◆ **PAGE EXTRACT**:
________
As noted in Vivero [2012 FC 138], section 97 must not be interpreted in a manner that strips it of any content or meaning.  If any risk created by “criminal activity” is always considered a general risk, it is hard to fathom a scenario in which the requirements of section 97 would ever be met.  Instead of focusing on whether the risk is created by criminal activity, the Board must direct its attention to the question before it: whether the claimant would face a personal risk to his or her life or a risk of cruel and unusual treatment or punishment, and whether that risk is one not faced generally by other individuals in or from the country.  Because the Board failed to properly undertake this inquiry in this case, the decision must be set aside.
________
◆ **THE PROBLEM**:
Name every kind of risk that the legal passage mentions. The lines after the legal passage have no connection to it.

◆ **DATA LINES**:
________
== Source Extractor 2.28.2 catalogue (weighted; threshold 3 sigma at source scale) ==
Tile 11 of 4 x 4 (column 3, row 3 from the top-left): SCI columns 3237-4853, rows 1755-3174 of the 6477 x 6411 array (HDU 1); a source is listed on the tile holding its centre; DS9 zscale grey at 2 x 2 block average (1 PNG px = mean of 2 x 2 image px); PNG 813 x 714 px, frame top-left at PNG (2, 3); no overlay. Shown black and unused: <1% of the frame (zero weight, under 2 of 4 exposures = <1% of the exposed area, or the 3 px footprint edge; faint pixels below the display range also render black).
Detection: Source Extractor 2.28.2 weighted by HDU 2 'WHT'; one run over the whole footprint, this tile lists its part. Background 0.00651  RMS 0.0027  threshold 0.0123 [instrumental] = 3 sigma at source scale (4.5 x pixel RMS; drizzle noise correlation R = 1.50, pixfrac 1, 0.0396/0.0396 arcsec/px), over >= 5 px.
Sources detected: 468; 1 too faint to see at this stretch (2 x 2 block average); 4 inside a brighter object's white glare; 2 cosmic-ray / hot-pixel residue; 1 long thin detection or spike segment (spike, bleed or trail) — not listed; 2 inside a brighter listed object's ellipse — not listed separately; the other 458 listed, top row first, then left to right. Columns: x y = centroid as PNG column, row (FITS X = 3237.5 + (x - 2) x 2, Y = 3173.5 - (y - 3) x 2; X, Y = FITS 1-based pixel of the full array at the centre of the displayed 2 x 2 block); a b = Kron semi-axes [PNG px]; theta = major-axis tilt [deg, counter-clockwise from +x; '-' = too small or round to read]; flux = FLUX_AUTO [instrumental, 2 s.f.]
________
◆ **REPLY TO THE TASK**:
- a risk created by "criminal activity"
- a general risk
- a personal risk to his or her life
- a risk of cruel and unusual treatment or punishment